* [Exercise prompt]:
Please swap "bounding box" for "box coordinates" everywhere it occurs in the data below, and reproduce the data with no other changes.

┏━━

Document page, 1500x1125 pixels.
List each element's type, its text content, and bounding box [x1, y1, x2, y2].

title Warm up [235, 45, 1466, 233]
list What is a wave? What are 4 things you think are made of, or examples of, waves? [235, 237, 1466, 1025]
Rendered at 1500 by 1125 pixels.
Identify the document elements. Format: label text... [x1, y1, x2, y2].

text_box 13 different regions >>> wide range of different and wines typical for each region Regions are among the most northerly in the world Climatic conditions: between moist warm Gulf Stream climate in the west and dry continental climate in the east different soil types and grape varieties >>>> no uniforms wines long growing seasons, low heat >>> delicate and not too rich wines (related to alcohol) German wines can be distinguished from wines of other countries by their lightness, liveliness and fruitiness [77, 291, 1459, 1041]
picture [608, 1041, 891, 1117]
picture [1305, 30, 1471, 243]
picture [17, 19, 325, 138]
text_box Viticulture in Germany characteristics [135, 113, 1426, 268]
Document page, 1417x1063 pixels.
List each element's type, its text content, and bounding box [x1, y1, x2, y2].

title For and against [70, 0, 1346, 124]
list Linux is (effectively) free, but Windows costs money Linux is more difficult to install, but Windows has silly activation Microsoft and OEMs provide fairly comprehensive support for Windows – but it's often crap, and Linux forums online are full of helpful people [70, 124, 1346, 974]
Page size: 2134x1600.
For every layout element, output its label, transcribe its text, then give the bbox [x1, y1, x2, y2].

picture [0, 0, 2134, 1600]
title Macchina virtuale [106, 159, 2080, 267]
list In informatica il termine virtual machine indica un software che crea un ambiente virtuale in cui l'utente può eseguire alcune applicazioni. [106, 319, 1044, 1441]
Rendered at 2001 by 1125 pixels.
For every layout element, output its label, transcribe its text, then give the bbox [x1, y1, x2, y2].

┗━━

* [Exercise solution]:
Document page, 1500x1125 pixels.
List each element's type, its text content, and box coordinates [x1, y1, x2, y2].

title Warm up [235, 45, 1466, 233]
list What is a wave? What are 4 things you think are made of, or examples of, waves? [235, 237, 1466, 1025]
Rendered at 1500 by 1125 pixels.
Identify the document elements. Format: label text... [x1, y1, x2, y2].

text_box 13 different regions >>> wide range of different and wines typical for each region Regions are among the most northerly in the world Climatic conditions: between moist warm Gulf Stream climate in the west and dry continental climate in the east different soil types and grape varieties >>>> no uniforms wines long growing seasons, low heat >>> delicate and not too rich wines (related to alcohol) German wines can be distinguished from wines of other countries by their lightness, liveliness and fruitiness [77, 291, 1459, 1041]
picture [608, 1041, 891, 1117]
picture [1305, 30, 1471, 243]
picture [17, 19, 325, 138]
text_box Viticulture in Germany characteristics [135, 113, 1426, 268]
Document page, 1417x1063 pixels.
List each element's type, its text content, and box coordinates [x1, y1, x2, y2].

title For and against [70, 0, 1346, 124]
list Linux is (effectively) free, but Windows costs money Linux is more difficult to install, but Windows has silly activation Microsoft and OEMs provide fairly comprehensive support for Windows – but it's often crap, and Linux forums online are full of helpful people [70, 124, 1346, 974]
Page size: 2134x1600.
For every layout element, output its label, transcribe its text, then give the bbox [x1, y1, x2, y2].

picture [0, 0, 2134, 1600]
title Macchina virtuale [106, 159, 2080, 267]
list In informatica il termine virtual machine indica un software che crea un ambiente virtuale in cui l'utente può eseguire alcune applicazioni. [106, 319, 1044, 1441]
Rendered at 2001 by 1125 pixels.
For every layout element, output its label, transcribe its text, then give the bbox [x1, y1, x2, y2].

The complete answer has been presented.